Stowaway French cat survives 300-MILE journey to Britain trapped in bumper of Northampton couple's car
A three-month-old kitten is recovering after surviving a 300 mile journey from France to Britain trapped in the bumper of a Northampton couple's car.
Doug and Renee Bliss, both 68, of Duston, were left stunned after finding the stowaway cat firmly wedged in the grille on their Hyundai i30 after they got home from holiday.
They had been making their way back from the St Malo, in the north of France, when the puss is believed to have got stuck just before they boarded a ferry.
After the pensioners arrived at Portsmouth International Port around 12 hours later, the cat then endured a 37-mile journey at 70mph to Sutton Scotney Services.
It was at that point they heard a faint meowing and discovered their unwanted passenger clinging to the car near the headlight when they opened their bonnet.
Retired science teacher Doug said: "He seemed to be trapped in front of the radiator behind the headlamp.
"You could barely see him when he was trapped. I had to bend down and reach into the car from below just to touch him.
"We can't imagine how he got in there."
Renee added: "We left the car at 8pm French time and drove away again at 7am the next morning, UK time. He could've been in there for over 12 hours.
"When we stopped at the services I couldn't believe what I was hearing, meowing coming from the bonnet of the car.
"We had just driven for almost an hour and a half without stopping.
"There was heavy traffic on the M27 and M3 and it was a stop-start journey. It must have been horrendous for him."
The couple could not pull the kitten out and called Britannia Rescue to the service station on the A23 on October 17.
The car was then taken to the nearest garage, Bakers of Oakley, in Basingstoke, where mechanics removed the entire bumper to free the distressed kitten.
The puss, later named Malo, was quarantined for 21 days before being taken to charity Blue Cross who have now put him up rehoming.

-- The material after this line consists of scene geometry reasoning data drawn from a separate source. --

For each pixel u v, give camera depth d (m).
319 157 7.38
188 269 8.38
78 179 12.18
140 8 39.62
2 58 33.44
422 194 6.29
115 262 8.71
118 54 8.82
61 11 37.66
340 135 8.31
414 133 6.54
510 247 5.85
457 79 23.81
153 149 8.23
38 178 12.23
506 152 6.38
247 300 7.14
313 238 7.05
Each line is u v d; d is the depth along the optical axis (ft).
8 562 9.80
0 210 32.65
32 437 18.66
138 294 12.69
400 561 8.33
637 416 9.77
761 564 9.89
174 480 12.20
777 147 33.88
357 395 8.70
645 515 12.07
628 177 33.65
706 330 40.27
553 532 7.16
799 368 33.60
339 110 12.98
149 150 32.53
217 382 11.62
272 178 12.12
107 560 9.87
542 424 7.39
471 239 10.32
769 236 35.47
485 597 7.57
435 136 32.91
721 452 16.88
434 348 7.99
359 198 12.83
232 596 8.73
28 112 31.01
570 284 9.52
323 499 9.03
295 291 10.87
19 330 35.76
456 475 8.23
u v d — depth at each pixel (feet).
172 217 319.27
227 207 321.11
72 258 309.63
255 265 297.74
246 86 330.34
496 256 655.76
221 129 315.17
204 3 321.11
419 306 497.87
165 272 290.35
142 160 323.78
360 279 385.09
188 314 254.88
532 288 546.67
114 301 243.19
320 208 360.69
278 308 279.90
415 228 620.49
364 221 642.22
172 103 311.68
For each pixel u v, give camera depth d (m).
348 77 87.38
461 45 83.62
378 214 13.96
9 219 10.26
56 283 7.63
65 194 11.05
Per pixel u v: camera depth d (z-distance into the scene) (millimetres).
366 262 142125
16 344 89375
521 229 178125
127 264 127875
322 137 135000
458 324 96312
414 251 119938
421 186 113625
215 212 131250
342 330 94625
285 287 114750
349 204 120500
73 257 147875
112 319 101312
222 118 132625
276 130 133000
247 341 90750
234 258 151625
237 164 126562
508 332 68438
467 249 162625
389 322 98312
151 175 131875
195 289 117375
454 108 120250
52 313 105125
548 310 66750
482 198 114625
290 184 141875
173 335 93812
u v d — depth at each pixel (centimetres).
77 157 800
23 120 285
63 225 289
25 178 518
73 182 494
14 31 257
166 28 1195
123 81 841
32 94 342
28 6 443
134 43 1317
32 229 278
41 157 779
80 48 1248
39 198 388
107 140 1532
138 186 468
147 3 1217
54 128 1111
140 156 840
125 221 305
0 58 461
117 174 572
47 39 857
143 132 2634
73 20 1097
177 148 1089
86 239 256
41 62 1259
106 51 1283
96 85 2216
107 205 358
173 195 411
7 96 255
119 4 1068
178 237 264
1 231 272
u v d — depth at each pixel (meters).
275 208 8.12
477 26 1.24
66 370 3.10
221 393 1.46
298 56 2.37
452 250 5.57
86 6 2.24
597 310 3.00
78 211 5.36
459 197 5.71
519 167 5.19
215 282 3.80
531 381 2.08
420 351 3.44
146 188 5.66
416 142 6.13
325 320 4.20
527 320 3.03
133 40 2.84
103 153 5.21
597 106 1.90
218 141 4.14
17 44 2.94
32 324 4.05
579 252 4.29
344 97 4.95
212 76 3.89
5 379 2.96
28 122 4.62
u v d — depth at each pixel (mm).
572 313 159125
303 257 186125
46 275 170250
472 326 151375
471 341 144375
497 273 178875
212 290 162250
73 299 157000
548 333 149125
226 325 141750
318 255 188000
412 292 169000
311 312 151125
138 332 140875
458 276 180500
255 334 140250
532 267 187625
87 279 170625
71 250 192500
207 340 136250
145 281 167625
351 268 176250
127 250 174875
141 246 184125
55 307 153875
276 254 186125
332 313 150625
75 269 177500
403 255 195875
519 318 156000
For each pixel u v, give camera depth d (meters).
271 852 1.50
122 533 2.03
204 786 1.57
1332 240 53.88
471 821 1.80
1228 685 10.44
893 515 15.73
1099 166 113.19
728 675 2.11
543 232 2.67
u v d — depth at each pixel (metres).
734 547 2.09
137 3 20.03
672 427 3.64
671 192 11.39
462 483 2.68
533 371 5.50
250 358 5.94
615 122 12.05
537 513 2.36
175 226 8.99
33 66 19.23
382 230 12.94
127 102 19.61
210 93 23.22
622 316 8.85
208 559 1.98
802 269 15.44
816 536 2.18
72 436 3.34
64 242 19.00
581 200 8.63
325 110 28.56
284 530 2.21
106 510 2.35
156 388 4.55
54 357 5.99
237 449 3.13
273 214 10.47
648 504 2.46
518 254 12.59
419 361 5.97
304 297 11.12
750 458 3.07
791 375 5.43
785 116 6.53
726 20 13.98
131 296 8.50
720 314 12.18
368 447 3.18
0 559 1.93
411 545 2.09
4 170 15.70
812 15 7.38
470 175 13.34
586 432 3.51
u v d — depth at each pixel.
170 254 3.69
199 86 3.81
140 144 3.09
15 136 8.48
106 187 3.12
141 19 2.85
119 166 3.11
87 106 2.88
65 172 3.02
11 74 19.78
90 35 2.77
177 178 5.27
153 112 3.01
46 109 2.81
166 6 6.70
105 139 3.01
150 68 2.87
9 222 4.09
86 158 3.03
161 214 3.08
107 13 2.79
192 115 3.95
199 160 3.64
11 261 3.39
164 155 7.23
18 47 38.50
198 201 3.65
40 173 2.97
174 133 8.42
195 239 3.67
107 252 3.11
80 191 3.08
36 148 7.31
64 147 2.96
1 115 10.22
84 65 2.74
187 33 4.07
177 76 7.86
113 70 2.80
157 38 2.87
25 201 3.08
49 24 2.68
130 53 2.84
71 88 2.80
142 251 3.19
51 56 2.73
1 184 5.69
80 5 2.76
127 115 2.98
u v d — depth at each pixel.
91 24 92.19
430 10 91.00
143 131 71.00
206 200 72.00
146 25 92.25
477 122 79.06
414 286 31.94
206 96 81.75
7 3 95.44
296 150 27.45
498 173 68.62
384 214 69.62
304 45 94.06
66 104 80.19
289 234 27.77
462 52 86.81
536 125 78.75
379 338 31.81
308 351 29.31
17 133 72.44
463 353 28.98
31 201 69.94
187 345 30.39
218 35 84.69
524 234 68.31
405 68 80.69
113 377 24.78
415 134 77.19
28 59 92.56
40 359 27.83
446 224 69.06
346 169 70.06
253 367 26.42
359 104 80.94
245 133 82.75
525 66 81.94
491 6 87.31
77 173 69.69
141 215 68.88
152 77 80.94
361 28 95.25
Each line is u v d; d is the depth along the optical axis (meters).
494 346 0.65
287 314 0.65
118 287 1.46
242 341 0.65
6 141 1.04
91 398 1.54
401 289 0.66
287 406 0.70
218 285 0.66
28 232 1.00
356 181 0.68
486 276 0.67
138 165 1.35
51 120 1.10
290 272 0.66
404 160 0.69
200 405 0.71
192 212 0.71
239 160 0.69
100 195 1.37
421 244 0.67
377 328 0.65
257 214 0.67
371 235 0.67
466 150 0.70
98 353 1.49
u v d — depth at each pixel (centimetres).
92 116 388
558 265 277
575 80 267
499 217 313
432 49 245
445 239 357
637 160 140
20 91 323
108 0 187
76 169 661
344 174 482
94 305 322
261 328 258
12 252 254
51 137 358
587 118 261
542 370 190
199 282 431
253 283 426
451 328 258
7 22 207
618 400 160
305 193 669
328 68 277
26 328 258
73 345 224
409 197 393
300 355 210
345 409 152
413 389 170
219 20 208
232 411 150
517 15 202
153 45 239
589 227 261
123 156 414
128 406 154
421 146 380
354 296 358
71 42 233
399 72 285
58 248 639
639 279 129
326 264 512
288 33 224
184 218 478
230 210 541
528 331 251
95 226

Rennee, a retired laboratory technician, added: "When he was finally freed, the poor little thing looked terrified.
"He's absolutely gorgeous, and if we didn't already have two rescue cats of our own, we would have jumped at the chance to take him on ourselves."
Lara Alford, centre manager for Blue Cross Southampton, said: "Little Malo is so lucky to be in good health.
"They drove all the way to Sutton Scotney Services for a pit stop where they heard a cat meowing.
"They looked at the car and could see through the front grille a kitten clinging on for its life. It's such a scary journey for such a small animal."
"As soon as we met Malo we knew he'd be a wonderful addition to someone's family.
"He's had quite a journey to get here, so would love to find a loving home to settle down in and really be able to show his true colours."